Studio album by Smak
- Released: 1981
- Genre: Progressive rock
- Language: Serbian
- Label: PGP RTB

Smak chronology
| Rok cirkus (1980) | Zašto ne volim sneg (1981) | Smak 86. (1986) |

= Zašto ne volim sneg =

Zašto ne volim sneg is the fifth studio album by the Serbian rock band Smak, released in 1981. It was released as LP and music cassette.
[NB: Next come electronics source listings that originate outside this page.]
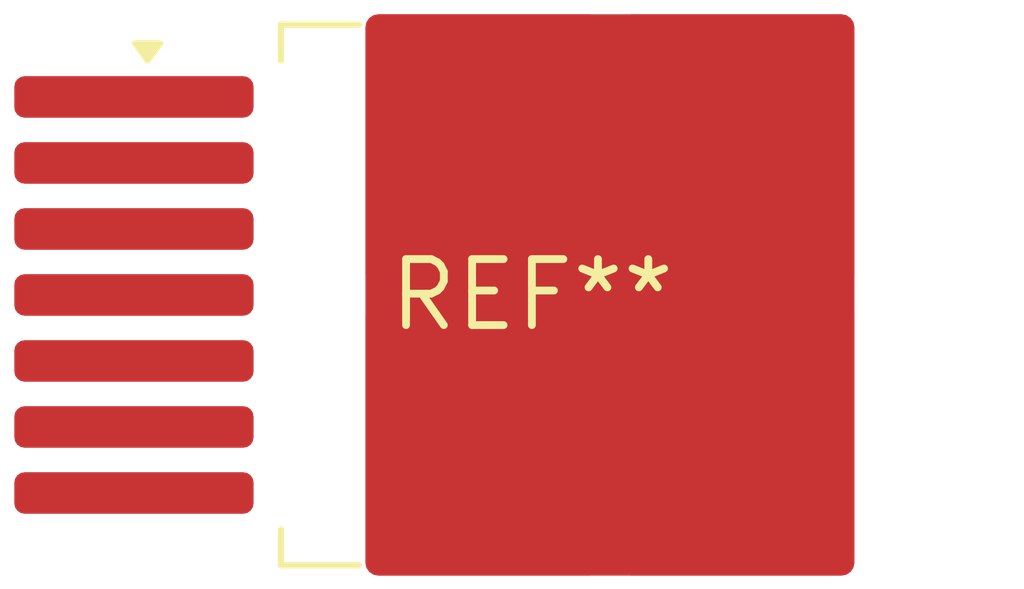
<source format=kicad_pcb>
(kicad_pcb (version 20240108) (generator pcbnew)

  (general
    (thickness 1.6)
  )

  (paper "A4")
  (layers
    (0 "F.Cu" signal)
    (31 "B.Cu" signal)
    (32 "B.Adhes" user "B.Adhesive")
    (33 "F.Adhes" user "F.Adhesive")
    (34 "B.Paste" user)
    (35 "F.Paste" user)
    (36 "B.SilkS" user "B.Silkscreen")
    (37 "F.SilkS" user "F.Silkscreen")
    (38 "B.Mask" user)
    (39 "F.Mask" user)
    (40 "Dwgs.User" user "User.Drawings")
    (41 "Cmts.User" user "User.Comments")
    (42 "Eco1.User" user "User.Eco1")
    (43 "Eco2.User" user "User.Eco2")
    (44 "Edge.Cuts" user)
    (45 "Margin" user)
    (46 "B.CrtYd" user "B.Courtyard")
    (47 "F.CrtYd" user "F.Courtyard")
    (48 "B.Fab" user)
    (49 "F.Fab" user)
    (50 "User.1" user)
    (51 "User.2" user)
    (52 "User.3" user)
    (53 "User.4" user)
    (54 "User.5" user)
    (55 "User.6" user)
    (56 "User.7" user)
    (57 "User.8" user)
    (58 "User.9" user)
  )

  (setup
    (pad_to_mask_clearance 0)
    (pcbplotparams
      (layerselection 0x00010fc_ffffffff)
      (plot_on_all_layers_selection 0x0000000_00000000)
      (disableapertmacros false)
      (usegerberextensions false)
      (usegerberattributes false)
      (usegerberadvancedattributes false)
      (creategerberjobfile false)
      (dashed_line_dash_ratio 12.000000)
      (dashed_line_gap_ratio 3.000000)
      (svgprecision 4)
      (plotframeref false)
      (viasonmask false)
      (mode 1)
      (useauxorigin false)
      (hpglpennumber 1)
      (hpglpenspeed 20)
      (hpglpendiameter 15.000000)
      (dxfpolygonmode false)
      (dxfimperialunits false)
      (dxfusepcbnewfont false)
      (psnegative false)
      (psa4output false)
      (plotreference false)
      (plotvalue false)
      (plotinvisibletext false)
      (sketchpadsonfab false)
      (subtractmaskfromsilk false)
      (outputformat 1)
      (mirror false)
      (drillshape 1)
      (scaleselection 1)
      (outputdirectory "")
    )
  )

  (net 0 "")

  (footprint "TO-263-7_TabPin4" (layer "F.Cu") (at 0 0))

)

</source>
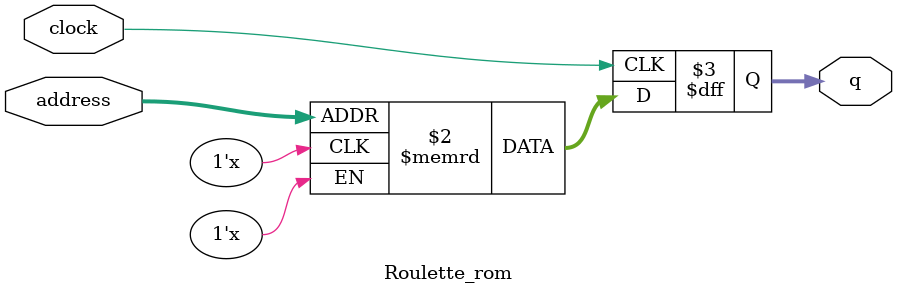
<source format=sv>
module Roulette_rom (
	input logic clock,
	input logic [18:0] address,
	output logic [3:0] q
);

logic [3:0] memory [0:307199] /* synthesis ram_init_file = "./Roulette/Roulette.mif" */;

always_ff @ (posedge clock) begin
	q <= memory[address];
end

endmodule

</source>
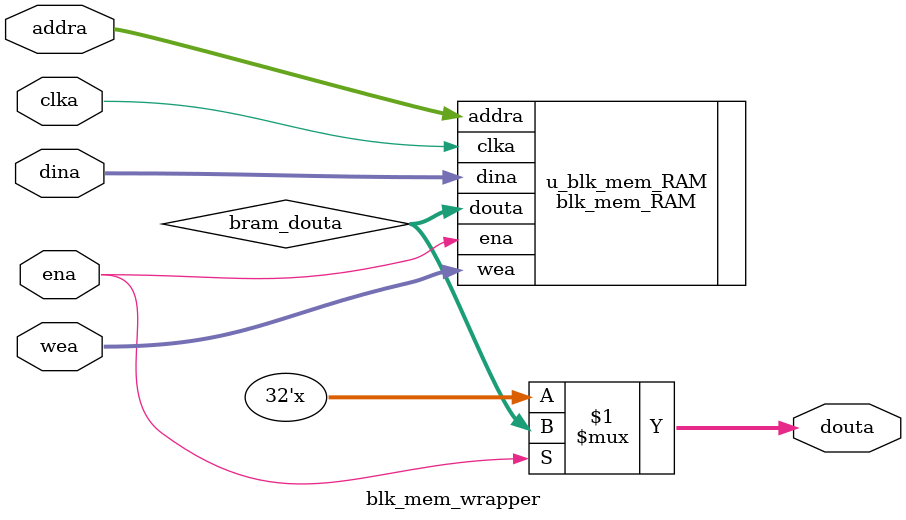
<source format=v>
module blk_mem_wrapper(
    input wire clka,
    input wire ena,
    input wire [3:0] wea,
    input wire [15:0] addra,
    input wire [31:0] dina,
    output wire [31:0] douta
);    // BRAM IP核的输出
    wire [31:0] bram_douta;
    
    // 实例化真正的BRAM IP核
    blk_mem_RAM u_blk_mem_RAM(
        .clka(clka),
        .ena(ena),
        .wea(wea),
        .addra(addra),
        .dina(dina),
        .douta(bram_douta)
    );
    
    // 控制输出逻辑，未使能时为高阻态
    assign douta = ena ? bram_douta : 32'hzzzzzzzz;

endmodule
</source>
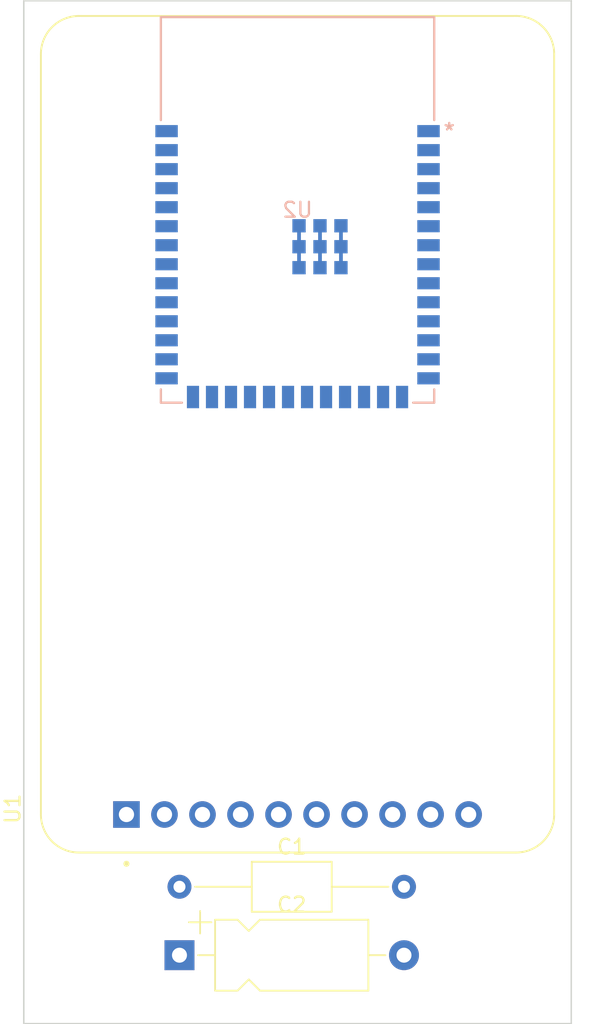
<source format=kicad_pcb>
(kicad_pcb (version 20221018) (generator pcbnew)

  (general
    (thickness 1.6)
  )

  (paper "A4")
  (layers
    (0 "F.Cu" signal)
    (31 "B.Cu" signal)
    (32 "B.Adhes" user "B.Adhesive")
    (33 "F.Adhes" user "F.Adhesive")
    (34 "B.Paste" user)
    (35 "F.Paste" user)
    (36 "B.SilkS" user "B.Silkscreen")
    (37 "F.SilkS" user "F.Silkscreen")
    (38 "B.Mask" user)
    (39 "F.Mask" user)
    (40 "Dwgs.User" user "User.Drawings")
    (41 "Cmts.User" user "User.Comments")
    (42 "Eco1.User" user "User.Eco1")
    (43 "Eco2.User" user "User.Eco2")
    (44 "Edge.Cuts" user)
    (45 "Margin" user)
    (46 "B.CrtYd" user "B.Courtyard")
    (47 "F.CrtYd" user "F.Courtyard")
    (48 "B.Fab" user)
    (49 "F.Fab" user)
    (50 "User.1" user)
    (51 "User.2" user)
    (52 "User.3" user)
    (53 "User.4" user)
    (54 "User.5" user)
    (55 "User.6" user)
    (56 "User.7" user)
    (57 "User.8" user)
    (58 "User.9" user)
  )

  (setup
    (stackup
      (layer "F.SilkS" (type "Top Silk Screen"))
      (layer "F.Paste" (type "Top Solder Paste"))
      (layer "F.Mask" (type "Top Solder Mask") (thickness 0.01))
      (layer "F.Cu" (type "copper") (thickness 0.035))
      (layer "dielectric 1" (type "core") (thickness 1.51) (material "FR4") (epsilon_r 4.5) (loss_tangent 0.02))
      (layer "B.Cu" (type "copper") (thickness 0.035))
      (layer "B.Mask" (type "Bottom Solder Mask") (thickness 0.01))
      (layer "B.Paste" (type "Bottom Solder Paste"))
      (layer "B.SilkS" (type "Bottom Silk Screen"))
      (copper_finish "None")
      (dielectric_constraints no)
    )
    (pad_to_mask_clearance 0)
    (pcbplotparams
      (layerselection 0x00010fc_ffffffff)
      (plot_on_all_layers_selection 0x0000000_00000000)
      (disableapertmacros false)
      (usegerberextensions false)
      (usegerberattributes true)
      (usegerberadvancedattributes true)
      (creategerberjobfile true)
      (dashed_line_dash_ratio 12.000000)
      (dashed_line_gap_ratio 3.000000)
      (svgprecision 4)
      (plotframeref false)
      (viasonmask false)
      (mode 1)
      (useauxorigin false)
      (hpglpennumber 1)
      (hpglpenspeed 20)
      (hpglpendiameter 15.000000)
      (dxfpolygonmode true)
      (dxfimperialunits true)
      (dxfusepcbnewfont true)
      (psnegative false)
      (psa4output false)
      (plotreference true)
      (plotvalue true)
      (plotinvisibletext false)
      (sketchpadsonfab false)
      (subtractmaskfromsilk false)
      (outputformat 1)
      (mirror false)
      (drillshape 1)
      (scaleselection 1)
      (outputdirectory "")
    )
  )

  (net 0 "")
  (net 1 "+3V3")
  (net 2 "GND")
  (net 3 "/TFT_MISO")
  (net 4 "/TFT_SCK")
  (net 5 "/TFT_MOSI")
  (net 6 "/TFT_CS")
  (net 7 "/SDC_CS")
  (net 8 "/TFT_D{slash}C")
  (net 9 "/TFT_RST")
  (net 10 "unconnected-(U2-EN-Pad3)")
  (net 11 "unconnected-(U2-IO4-Pad4)")
  (net 12 "unconnected-(U2-IO5-Pad5)")
  (net 13 "unconnected-(U2-IO6-Pad6)")
  (net 14 "unconnected-(U2-IO7-Pad7)")
  (net 15 "unconnected-(U2-IO15-Pad8)")
  (net 16 "unconnected-(U2-IO16-Pad9)")
  (net 17 "unconnected-(U2-IO17-Pad10)")
  (net 18 "unconnected-(U2-IO18-Pad11)")
  (net 19 "unconnected-(U2-IO8-Pad12)")
  (net 20 "unconnected-(U2-IO19-Pad13)")
  (net 21 "unconnected-(U2-IO20-Pad14)")
  (net 22 "unconnected-(U2-IO3-Pad15)")
  (net 23 "unconnected-(U2-IO46-Pad16)")
  (net 24 "unconnected-(U2-IO9-Pad17)")
  (net 25 "unconnected-(U2-IO10-Pad18)")
  (net 26 "unconnected-(U2-IO11-Pad19)")
  (net 27 "unconnected-(U2-IO12-Pad20)")
  (net 28 "unconnected-(U2-IO13-Pad21)")
  (net 29 "unconnected-(U2-IO14-Pad22)")
  (net 30 "unconnected-(U2-IO21-Pad23)")
  (net 31 "unconnected-(U2-IO47-Pad24)")
  (net 32 "unconnected-(U2-IO48-Pad25)")
  (net 33 "unconnected-(U2-IO45-Pad26)")
  (net 34 "unconnected-(U2-IO0-Pad27)")
  (net 35 "unconnected-(U2-IO38-Pad31)")
  (net 36 "unconnected-(U2-IO39-Pad32)")
  (net 37 "unconnected-(U2-IO40-Pad33)")
  (net 38 "unconnected-(U2-RXD0-Pad36)")
  (net 39 "unconnected-(U2-TXD0-Pad37)")
  (net 40 "unconnected-(U2-IO2-Pad38)")
  (net 41 "unconnected-(U2-IO1-Pad39)")

  (footprint "Capacitor_THT:C_Axial_L5.1mm_D3.1mm_P15.00mm_Horizontal" (layer "F.Cu") (at 165.086 94.742))

  (footprint "Capacitor_THT:CP_Axial_L10.0mm_D4.5mm_P15.00mm_Horizontal" (layer "F.Cu") (at 165.086 99.314))

  (footprint "footprints:adafruit_st7735r" (layer "F.Cu") (at 172.974 64.516 90))

  (footprint "footprints:ESP32-S3-WROOM-1_EXP" (layer "B.Cu") (at 172.974 49.53 180))

  (gr_rect (start 154.686 35.56) (end 191.262 103.886)
    (stroke (width 0.1) (type default)) (fill none) (layer "Edge.Cuts") (tstamp bd93d7bc-5c5e-45cd-acdd-285cc62578b3))

  (segment (start 175.874 53.39) (end 175.874 50.59) (width 0.25) (layer "B.Cu") (net 2) (tstamp 1d2a400d-13d5-46b5-9ad3-4684d5bf05c0))
  (segment (start 174.474 53.39) (end 174.474 50.59) (width 0.25) (layer "B.Cu") (net 2) (tstamp 4cba6529-b4c9-4b76-9b70-b04aeec925e5))
  (segment (start 173.074 53.39) (end 173.074 50.59) (width 0.25) (layer "B.Cu") (net 2) (tstamp 94bf7f66-293f-436c-b609-8cd8ff4465fb))

)

</source>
It contains seven tracks, most famously Smak's version of the Macedonian folk song "Zajdi, zajdi".
It was initially agreed by the entire band that this would be Točak's solo effort, but they were pushed by their label to make it a full-band recording, not a solo project..
'Južni voz' is a common live staple.

==Track listing==

A side
| No. | Title | Length |
|---|---|---|
| 1. | "Južni voz (South Train)" | 3:29 |
| 2. | "Zajdi, zajdi (Set, Set)" | 5:27 |
| 3. | "Talisman" | 4:42 |
| 4. | "Zašto ne volim sneg (Why I Don't Like The Snow)" | 7:09 |

B side
| No. | Title | Length |
|---|---|---|
| 1. | "Balet (Ballet)" | 5:32 |
| 2. | "Maht pustinja (Maht Desert)" | 9:31 |
| 3. | "Nebeski splav (Sky Raft)" | 4:21 |

== Personnel ==
- Dado Topić – vocals (A4)
- Zoran Živanović "Hoze" – vocals (A1, B3)
- Radomir Mihajlović "Točak" – guitar
- Laza Ristovski – keyboards
- Zoran Milanović – bass
- Slobodan Stojanović "Kepa" – drums

==Legacy==
In 2015 Zašto ne volim sneg album cover was ranked 64th on the list of 100 Greatest Album Covers of Yugoslav Rock published by web magazine Balkanrock.